Last updated at: (Beijing Time) Thursday, November 20, 2003
Minting notable way for HK to be overseas yuan centre
The initiative to let Hong Kong banks conduct personal renminbi business could pave the way for the territory to become an overseas renminbi centre - once the mainland authorities remove the control on the capital account of the currency, analysts said.
The initiative to let Hong Kong banks conduct personal renminbi business could pave the way for the territory to become an overseas renminbi centre - once the mainland authorities remove the control on the capital account of the currency, analysts said.
The yuan is now only convertible on the current account, which consists mainly of trade flows.
The mainland, with experience of the limited opening-up to Hong Kong, could better prepare itself for what it calls a gradual opening-up of its capital account, they said.
"The renminbi is convertible against Hong Kong dollars in Hong Kong if people can change them freely at banks there. This is a step forward in the process of making the renminbi fully convertible," said Wang Chuanglian, an analyst at China Southern Securities.
China's monetary controls have been a source of friction with major trading partners, especially the United States, which argue Beijing is keeping its currency artificially weak to boost exports.
"This is good news for Hong Kong. It will benefit Hong Kong most as it becomes an offshore centre for renminbi," said Xu Hongyuan, senior economist at China's State Information Centre, a top government think-tank.
The introduction of four renminbi business areas would also add revenue to Hong Kong banks, said Wang Chunxin, an economist of the Bank of China (Hong Kong).
Although the benefit would not be significant at the initial stage, it would grow with the further relaxation in the mainland's currency control, he said.
Hong Kong's banking sector, competitive internationally as it is, faces a limited market locally and would need the support of a big market, he said, adding the mainland would offer immense potential.
Rough estimates put consumption of mainland visitors in Hong Kong at about 40 billion yuan (US$4.82 billion).
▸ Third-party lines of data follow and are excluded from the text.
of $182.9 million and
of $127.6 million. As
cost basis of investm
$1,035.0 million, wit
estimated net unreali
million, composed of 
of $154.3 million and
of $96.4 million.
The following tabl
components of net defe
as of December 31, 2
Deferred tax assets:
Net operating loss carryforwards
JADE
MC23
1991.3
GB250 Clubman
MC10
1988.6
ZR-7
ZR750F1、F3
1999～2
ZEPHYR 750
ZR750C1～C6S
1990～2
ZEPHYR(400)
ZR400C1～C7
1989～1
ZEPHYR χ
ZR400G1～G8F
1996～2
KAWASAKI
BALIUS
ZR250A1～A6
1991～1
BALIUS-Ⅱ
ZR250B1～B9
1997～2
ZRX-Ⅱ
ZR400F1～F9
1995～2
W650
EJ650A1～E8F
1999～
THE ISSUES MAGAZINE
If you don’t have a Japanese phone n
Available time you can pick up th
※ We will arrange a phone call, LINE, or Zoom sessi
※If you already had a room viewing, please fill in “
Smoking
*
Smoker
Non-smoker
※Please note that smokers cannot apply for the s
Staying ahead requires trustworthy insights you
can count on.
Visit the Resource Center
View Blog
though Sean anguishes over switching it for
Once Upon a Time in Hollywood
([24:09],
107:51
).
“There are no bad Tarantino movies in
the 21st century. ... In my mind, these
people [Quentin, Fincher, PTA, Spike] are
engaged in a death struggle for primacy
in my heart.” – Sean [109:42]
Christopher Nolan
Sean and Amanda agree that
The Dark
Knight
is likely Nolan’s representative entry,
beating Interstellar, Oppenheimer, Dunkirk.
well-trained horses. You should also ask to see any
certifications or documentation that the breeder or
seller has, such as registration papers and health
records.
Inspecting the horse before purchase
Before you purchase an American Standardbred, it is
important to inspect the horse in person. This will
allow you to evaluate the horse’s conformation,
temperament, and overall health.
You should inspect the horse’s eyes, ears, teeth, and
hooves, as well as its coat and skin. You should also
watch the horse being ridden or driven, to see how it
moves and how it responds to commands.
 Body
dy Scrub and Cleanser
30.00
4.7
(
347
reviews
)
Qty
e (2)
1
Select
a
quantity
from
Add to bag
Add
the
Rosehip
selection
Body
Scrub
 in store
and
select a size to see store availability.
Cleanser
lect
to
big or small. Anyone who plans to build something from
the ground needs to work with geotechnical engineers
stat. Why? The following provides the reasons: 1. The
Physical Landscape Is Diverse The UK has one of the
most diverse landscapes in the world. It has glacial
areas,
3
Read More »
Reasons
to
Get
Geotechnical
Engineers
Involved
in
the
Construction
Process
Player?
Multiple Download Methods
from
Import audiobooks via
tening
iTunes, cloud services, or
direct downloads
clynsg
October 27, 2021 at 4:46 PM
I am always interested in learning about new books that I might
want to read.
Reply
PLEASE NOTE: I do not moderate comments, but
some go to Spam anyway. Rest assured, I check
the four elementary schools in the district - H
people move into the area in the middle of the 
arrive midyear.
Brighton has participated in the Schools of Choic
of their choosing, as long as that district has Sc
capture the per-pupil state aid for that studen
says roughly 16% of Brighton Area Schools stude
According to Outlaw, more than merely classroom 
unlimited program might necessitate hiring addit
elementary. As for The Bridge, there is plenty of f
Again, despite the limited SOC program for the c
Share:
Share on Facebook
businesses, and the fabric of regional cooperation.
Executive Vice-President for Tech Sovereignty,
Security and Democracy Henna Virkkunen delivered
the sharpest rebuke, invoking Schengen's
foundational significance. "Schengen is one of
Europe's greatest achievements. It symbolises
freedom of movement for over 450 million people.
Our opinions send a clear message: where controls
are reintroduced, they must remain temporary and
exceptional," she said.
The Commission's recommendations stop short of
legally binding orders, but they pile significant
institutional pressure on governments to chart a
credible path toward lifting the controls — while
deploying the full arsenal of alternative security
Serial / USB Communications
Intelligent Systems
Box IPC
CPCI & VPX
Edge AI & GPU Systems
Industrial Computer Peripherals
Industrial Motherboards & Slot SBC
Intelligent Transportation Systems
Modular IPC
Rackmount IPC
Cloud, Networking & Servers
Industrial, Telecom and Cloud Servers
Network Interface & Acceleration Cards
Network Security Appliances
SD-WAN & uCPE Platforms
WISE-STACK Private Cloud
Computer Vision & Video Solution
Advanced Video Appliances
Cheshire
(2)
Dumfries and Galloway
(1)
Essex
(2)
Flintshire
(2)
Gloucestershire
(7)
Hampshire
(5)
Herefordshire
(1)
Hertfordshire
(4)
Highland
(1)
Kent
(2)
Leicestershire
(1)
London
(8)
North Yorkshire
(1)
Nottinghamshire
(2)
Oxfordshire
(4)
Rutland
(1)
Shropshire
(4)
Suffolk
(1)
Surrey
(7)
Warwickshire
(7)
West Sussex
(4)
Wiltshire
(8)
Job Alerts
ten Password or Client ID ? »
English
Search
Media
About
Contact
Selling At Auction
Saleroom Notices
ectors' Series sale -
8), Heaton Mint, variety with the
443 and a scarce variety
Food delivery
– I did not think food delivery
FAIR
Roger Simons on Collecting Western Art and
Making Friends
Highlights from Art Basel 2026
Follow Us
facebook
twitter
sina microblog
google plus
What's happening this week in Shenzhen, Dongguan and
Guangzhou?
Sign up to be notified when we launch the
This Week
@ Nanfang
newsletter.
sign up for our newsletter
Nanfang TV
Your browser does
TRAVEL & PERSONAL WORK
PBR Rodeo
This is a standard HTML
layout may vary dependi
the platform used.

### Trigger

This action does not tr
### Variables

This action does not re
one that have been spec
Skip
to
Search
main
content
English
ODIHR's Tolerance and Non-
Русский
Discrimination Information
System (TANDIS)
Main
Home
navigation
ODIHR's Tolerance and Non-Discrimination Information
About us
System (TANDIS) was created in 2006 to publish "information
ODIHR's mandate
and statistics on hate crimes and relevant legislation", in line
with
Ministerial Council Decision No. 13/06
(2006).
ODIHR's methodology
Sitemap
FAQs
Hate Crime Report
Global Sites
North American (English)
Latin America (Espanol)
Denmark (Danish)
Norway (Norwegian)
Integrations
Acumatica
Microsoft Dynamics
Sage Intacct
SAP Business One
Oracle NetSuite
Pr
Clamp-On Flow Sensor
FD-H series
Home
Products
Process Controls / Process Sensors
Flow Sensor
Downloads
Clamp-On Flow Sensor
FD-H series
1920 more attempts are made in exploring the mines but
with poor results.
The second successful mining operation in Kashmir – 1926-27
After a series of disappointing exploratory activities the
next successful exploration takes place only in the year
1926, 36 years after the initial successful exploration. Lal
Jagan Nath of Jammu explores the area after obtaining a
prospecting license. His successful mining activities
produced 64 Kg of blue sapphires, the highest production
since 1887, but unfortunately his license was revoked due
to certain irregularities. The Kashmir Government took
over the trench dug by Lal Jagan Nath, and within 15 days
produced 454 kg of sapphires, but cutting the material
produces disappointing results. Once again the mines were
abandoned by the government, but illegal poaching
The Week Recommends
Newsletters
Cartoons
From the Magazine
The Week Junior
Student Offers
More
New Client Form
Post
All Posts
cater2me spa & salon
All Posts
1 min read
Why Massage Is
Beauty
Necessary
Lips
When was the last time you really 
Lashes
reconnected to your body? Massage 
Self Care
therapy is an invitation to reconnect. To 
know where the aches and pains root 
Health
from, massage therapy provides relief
Demand for renminbi of Hong Kong residents visiting the mainland is estimated at about 30 billion yuan (US$3.61 billion).
Academic Francis Lui of the University of Science & Technology envisaged that the renminbi will get stronger in the international market.
In that case, a bigger inflow of renminbi to Hong Kong would stabilize the Hong Kong dollar and attract foreign investment.
Priscilla Lau, associate head of the business studies department of the Polytechnic University, said the scheme would normalize renminbi services in the two places.
And it will enhance capital circulation between Hong Kong and the mainland and help financial institutions to expand their services, she said.
Ng Leung-sing, vice-chairman of Chiyu Banking Corporation, said the pilot scheme will benefit both the banking sector and the Hong Kong economy.